● Task brief: Copy every line that holds the string "Silkscreen" from the data below.

● Supplied data:
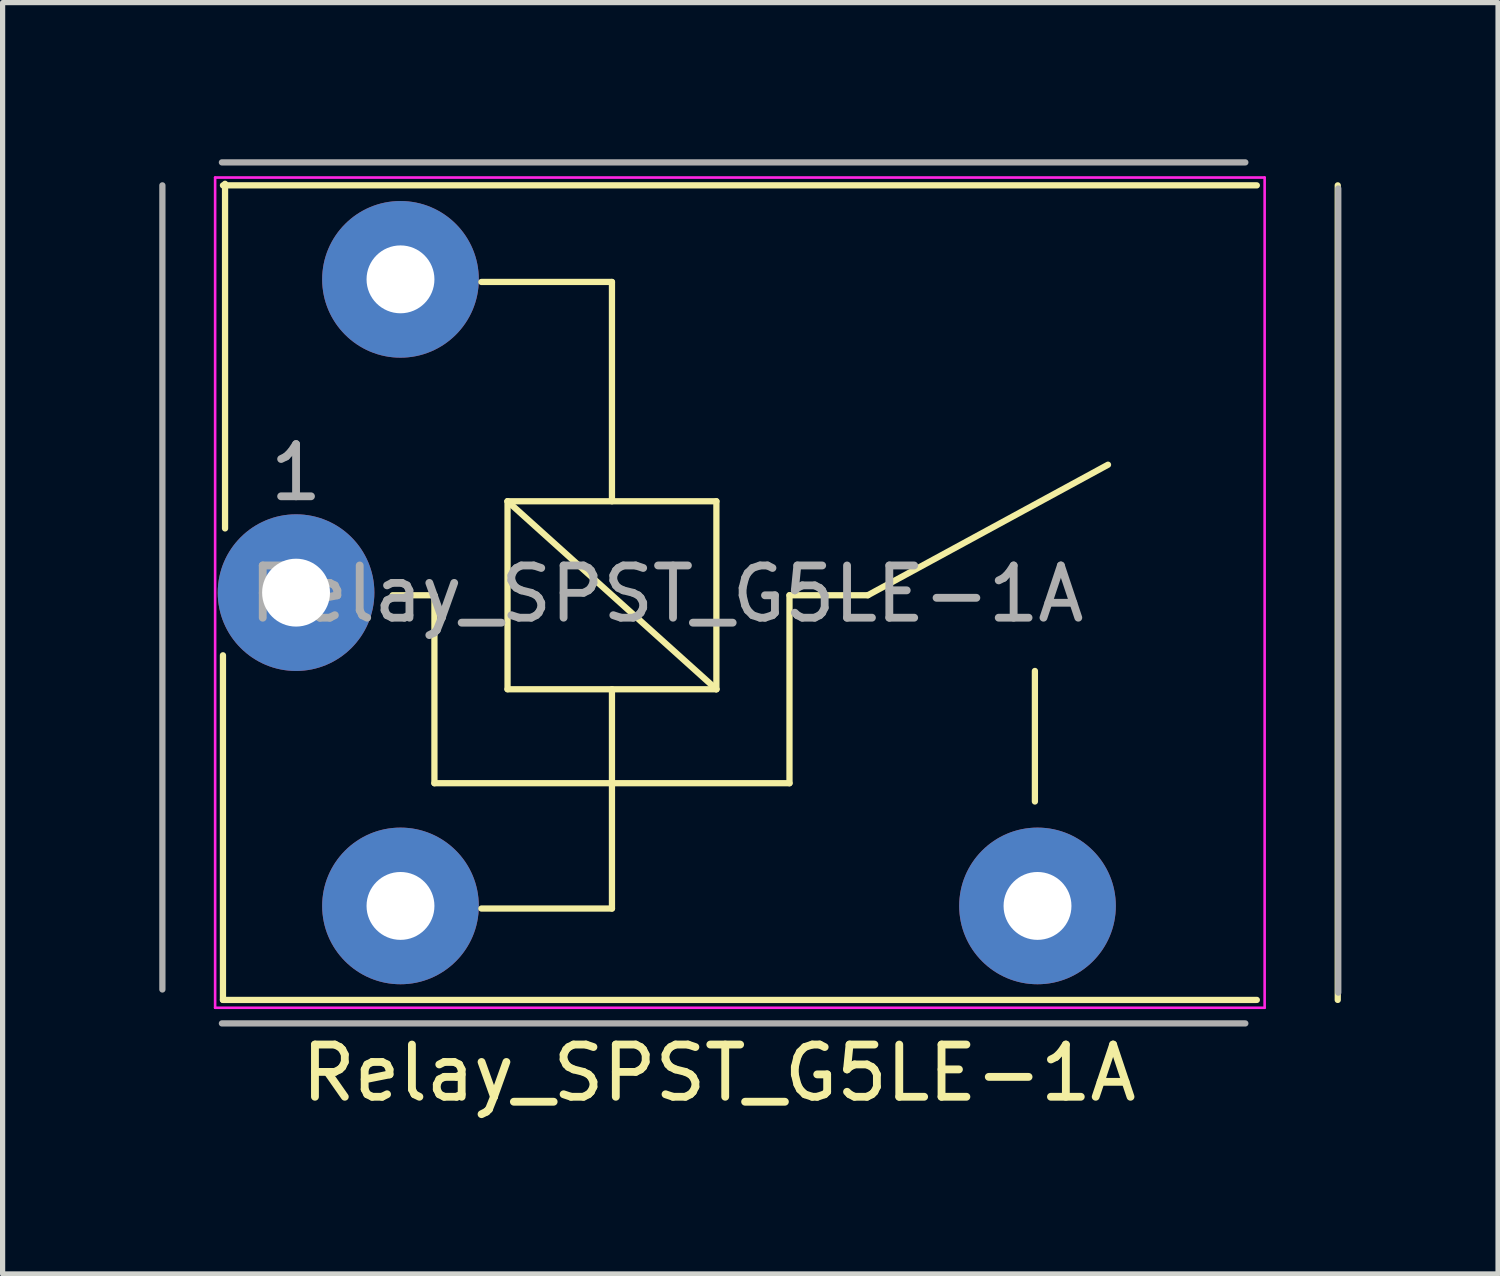
<source format=kicad_pcb>
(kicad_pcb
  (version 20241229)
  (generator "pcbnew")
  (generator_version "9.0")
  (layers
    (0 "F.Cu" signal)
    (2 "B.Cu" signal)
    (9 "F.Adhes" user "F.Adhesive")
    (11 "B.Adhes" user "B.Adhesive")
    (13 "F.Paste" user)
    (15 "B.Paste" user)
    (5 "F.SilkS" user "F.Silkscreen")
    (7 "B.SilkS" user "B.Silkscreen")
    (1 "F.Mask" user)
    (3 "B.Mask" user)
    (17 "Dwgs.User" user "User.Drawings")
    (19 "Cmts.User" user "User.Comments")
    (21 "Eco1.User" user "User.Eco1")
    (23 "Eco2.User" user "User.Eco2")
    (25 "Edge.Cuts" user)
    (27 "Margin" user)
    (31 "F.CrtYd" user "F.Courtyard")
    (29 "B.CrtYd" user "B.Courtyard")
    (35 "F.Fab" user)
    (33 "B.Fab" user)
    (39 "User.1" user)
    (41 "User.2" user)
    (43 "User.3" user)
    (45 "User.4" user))
  (footprint "Relay_SPST_G5LE-1A"
    (layer "F.Cu")
    (at 2.62 8.3)
    (property "Reference" "Relay_SPST_G5LE-1A" (at 8.1 9.2 0) (layer "F.SilkS") (effects (font (size 1 1) (thickness 0.15))))
    (attr through_hole)
    (fp_line (start -1.4 -7.8) (end 18.4 -7.8) (stroke (width 0.12) (type solid)) (layer "F.SilkS"))
    (fp_line (start -1.4 1.2) (end -1.4 7.8) (stroke (width 0.12) (type solid)) (layer "F.SilkS"))
    (fp_line (start -1.36 -7.83) (end -1.36 -1.23) (stroke (width 0.12) (type solid)) (layer "F.SilkS"))
    (fp_line (start 2.65 0.05) (end 1.85 0.05) (stroke (width 0.12) (type solid)) (layer "F.SilkS"))
    (fp_line (start 2.65 0.05) (end 2.65 3.65) (stroke (width 0.12) (type solid)) (layer "F.SilkS"))
    (fp_line (start 3.55 6.05) (end 6.05 6.05) (stroke (width 0.12) (type solid)) (layer "F.SilkS"))
    (fp_line (start 4.05 -1.75) (end 8.05 -1.75) (stroke (width 0.12) (type solid)) (layer "F.SilkS"))
    (fp_line (start 4.05 1.85) (end 4.05 -1.75) (stroke (width 0.12) (type solid)) (layer "F.SilkS"))
    (fp_line (start 6.05 -5.95) (end 3.55 -5.95) (stroke (width 0.12) (type solid)) (layer "F.SilkS"))
    (fp_line (start 6.05 -5.95) (end 6.05 -1.75) (stroke (width 0.12) (type solid)) (layer "F.SilkS"))
    (fp_line (start 6.05 1.85) (end 6.05 6.05) (stroke (width 0.12) (type solid)) (layer "F.SilkS"))
    (fp_line (start 8.05 -1.75) (end 8.05 1.85) (stroke (width 0.12) (type solid)) (layer "F.SilkS"))
    (fp_line (start 8.05 1.85) (end 4.05 -1.75) (stroke (width 0.12) (type solid)) (layer "F.SilkS"))
    (fp_line (start 8.05 1.85) (end 4.05 1.85) (stroke (width 0.12) (type solid)) (layer "F.SilkS"))
    (fp_line (start 9.45 0.05) (end 9.45 3.65) (stroke (width 0.12) (type solid)) (layer "F.SilkS"))
    (fp_line (start 9.45 0.05) (end 10.95 0.05) (stroke (width 0.12) (type solid)) (layer "F.SilkS"))
    (fp_line (start 9.45 3.65) (end 2.65 3.65) (stroke (width 0.12) (type solid)) (layer "F.SilkS"))
    (fp_line (start 10.95 0.05) (end 15.55 -2.45) (stroke (width 0.12) (type solid)) (layer "F.SilkS"))
    (fp_line (start 14.15 1.5) (end 14.15 4) (stroke (width 0.12) (type solid)) (layer "F.SilkS"))
    (fp_line (start 18.4 7.8) (end -1.4 7.8) (stroke (width 0.12) (type solid)) (layer "F.SilkS"))
    (fp_line (start 19.95 -7.8) (end 19.95 7.8) (stroke (width 0.12) (type solid)) (layer "F.SilkS"))
    (fp_line (start -1.55 7.95) (end -1.55 -7.95) (stroke (width 0.05) (type solid)) (layer "F.CrtYd"))
    (fp_line (start -1.55 7.95) (end 18.55 7.95) (stroke (width 0.05) (type solid)) (layer "F.CrtYd"))
    (fp_line (start 18.55 -7.95) (end -1.55 -7.95) (stroke (width 0.05) (type solid)) (layer "F.CrtYd"))
    (fp_line (start 18.55 -7.95) (end 18.55 7.95) (stroke (width 0.05) (type solid)) (layer "F.CrtYd"))
    (fp_line (start -2.56 7.6) (end -2.56 -7.8) (stroke (width 0.12) (type solid)) (layer "F.Fab"))
    (fp_line (start -1.42 -8.24) (end 18.18 -8.24) (stroke (width 0.12) (type solid)) (layer "F.Fab"))
    (fp_line (start 18.18 8.25) (end -1.42 8.25) (stroke (width 0.12) (type solid)) (layer "F.Fab"))
    (fp_line (start 19.96 -7.74) (end 19.96 7.66) (stroke (width 0.12) (type solid)) (layer "F.Fab"))
    (fp_text user "${REFERENCE}" (at 7.1 0.025 0) (layer "F.Fab") (effects (font (size 1 1) (thickness 0.15))))
    (fp_text user "1" (at 0 -2.3 0) (layer "F.Fab") (effects (font (size 1 1) (thickness 0.15))))
    (pad "1" thru_hole circle (at 2 -6 90) (size 3 3) (drill 1.3) (layers "*.Cu" "*.Mask"))
    (pad "2" thru_hole circle (at 2 6 90) (size 3 3) (drill 1.3) (layers "*.Cu" "*.Mask"))
    (pad "3" thru_hole circle (at 0 0 90) (size 3 3) (drill 1.3) (layers "*.Cu" "*.Mask"))
    (pad "4" thru_hole circle (at 14.2 6 90) (size 3 3) (drill 1.3) (layers "*.Cu" "*.Mask")))
  (gr_rect
    (start -3 -3)
    (end 25.64 21.348)
    (stroke (width 0.1) (type default))
    (fill no)
    (layer "Edge.Cuts")))
</source>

● Output for this task:
    (5 "F.SilkS" user "F.Silkscreen")
    (7 "B.SilkS" user "B.Silkscreen")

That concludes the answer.